Not always have we forgotten how to conjure up spirits,
ancestor wisdom,
fix up a mixture,
spiritual elixir,
ancient traditions.
We, like magicians,
god-like vision, we -—
we are people of sight.
So, no, not always have we fallen
for this okie doke
or inhaled the hazardous smoke of the manipulators
or been satisfied with crumbs for meals
our hands have prepared.
Hughes said life for us ain’t been no crystal stair,
but at least the steps are there
to push us up higher,
teach us how to go beyond the destroyer’s disguises,
look them in the eyes and be able to see.
Because what’s surprising when you know the nature of a beast
and especially when they’ve shown the same face for centuries?
So you tell me,
what’s the difference between two sisters in New Orleans
shot point-blank in the back of the head,
and two women bound in their car in Baghdad?
Or government-sanctioned killings in Kenya,
and a sister held hostage in a house in Virginia?
Or poverty in Haiti, poverty in Jamaica,
rape in Rwanda or rape in Somalia?
A sweatshop in China or one in Guatemala?
Or small pox and blankets, syphilis and Tuskegee,
formaldehyde and FEMA, ethnic cleansing and Katrina?
I recall within a speech Dr. King made us aware,
he said injustice anywhere is injustice everywhere.
So they can spare us their drama, huh?
We got the heart of them field working mamas.
We carry the torch of that ancestor fire.
So with every fiber that flutters in our being,
with every find that comes from our seeking,
with every hearing that comes from our listening,
and every sight that comes from our seeing,
we must be faithful, strategic, victorious and free.

ANJALI KAMAT: Thank you, Sunni Patterson.

SUNNI PATTERSON: Thank you.

ANJALI KAMAT: Jordan Flaherty, I want to end with you. Sunni talked about amnesia. What lessons can people around the world learn from the resilience of the people in New Orleans? As Pakistan faces the worst floods in a hundred years, Haiti recovering from earthquake, disasters natural and unnatural, what community-based lessons can people learn?

JORDAN FLAHERTY: It’s really hard to speak after Sunni Patterson; my breath is taken away. I think that there are so many important lessons to learn again from the grassroots resistance, from the organizing, from the communities coming together. I think we need to learn not to give money to Red Cross and these big charities that are not accountable to the communities that are most in need. We need to find the folks in the grassroots and find ways to support them. We need to understand that this system causes crisis, and so that there will always be more of these crises. And we need to look out for the corporations that will try to profit off these crises, what Naomi Klein has called “the shock doctrine,” these politicians that try to use this crisis to take away power from the people and control from the people and shift over to more corporate control, more privatization.

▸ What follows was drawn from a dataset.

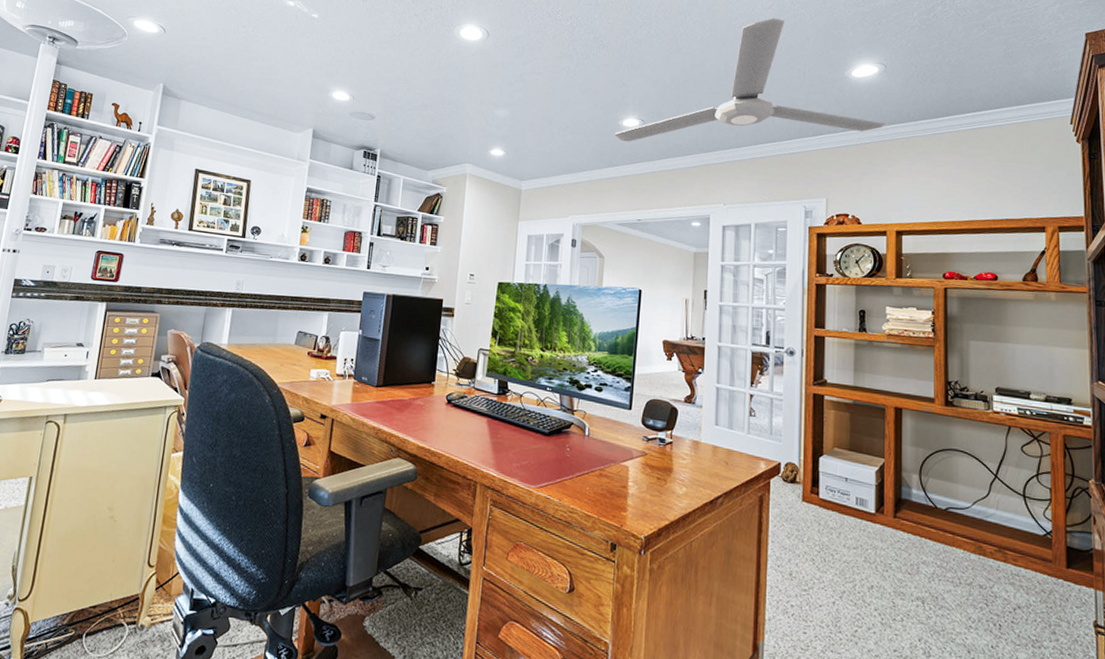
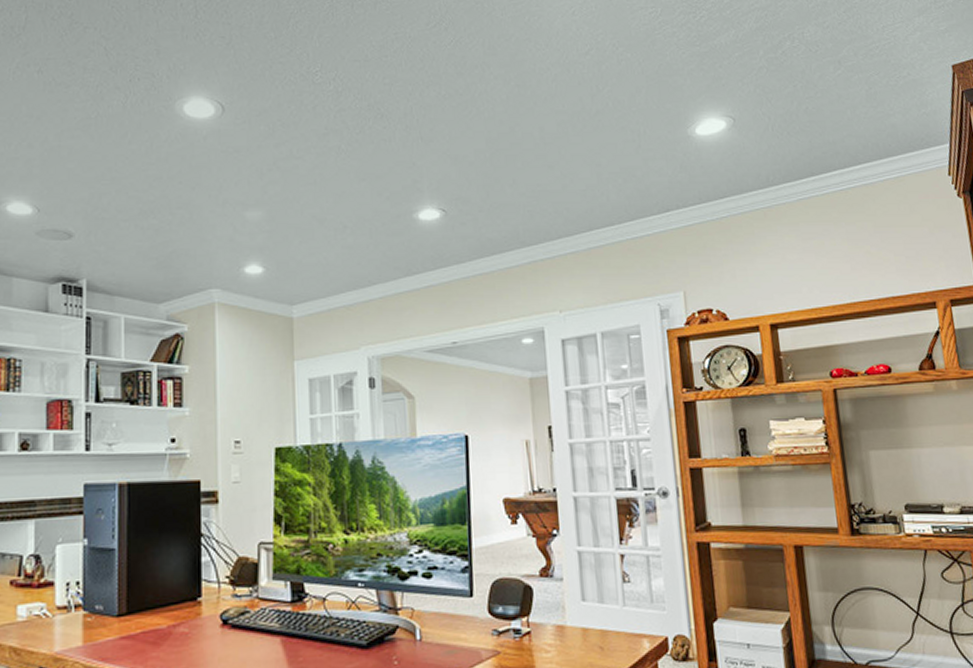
ceiling fan: present [614,17,885,142] -> none [409,65,742,241]

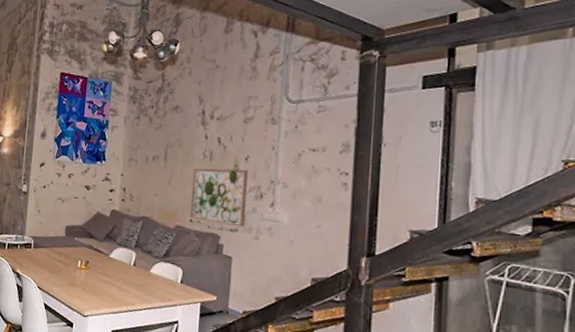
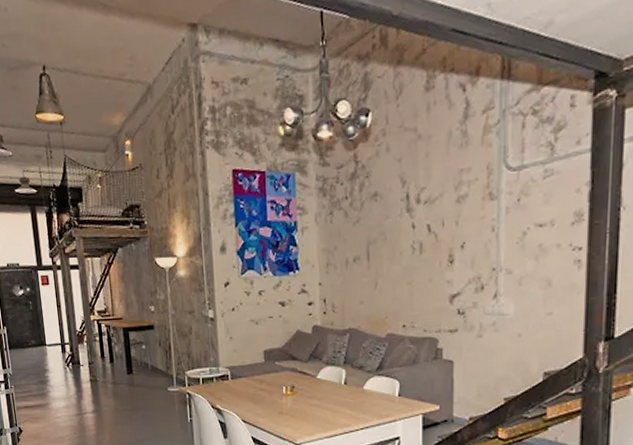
wall art: present [189,167,248,227] -> none [401,259,465,326]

But there are communities in Haiti, in New Orleans, in Pakistan —-

ANJALI KAMAT: Five seconds.

JORDAN FLAHERTY: —- that are rising up and organizing. And so, we need to support these communities. Thank you again for Democracy Now! for all you do to spread the word about this.

ANJALI KAMAT: Thanks, Jordan. Jordan Flaherty, community organizer, writer in New Orleans, the author of Floodlines: Community and Resistance from Katrina to the Jena Six. Thanks also to Sunni Patterson, poet from the Lower Ninth Ward of New Orleans.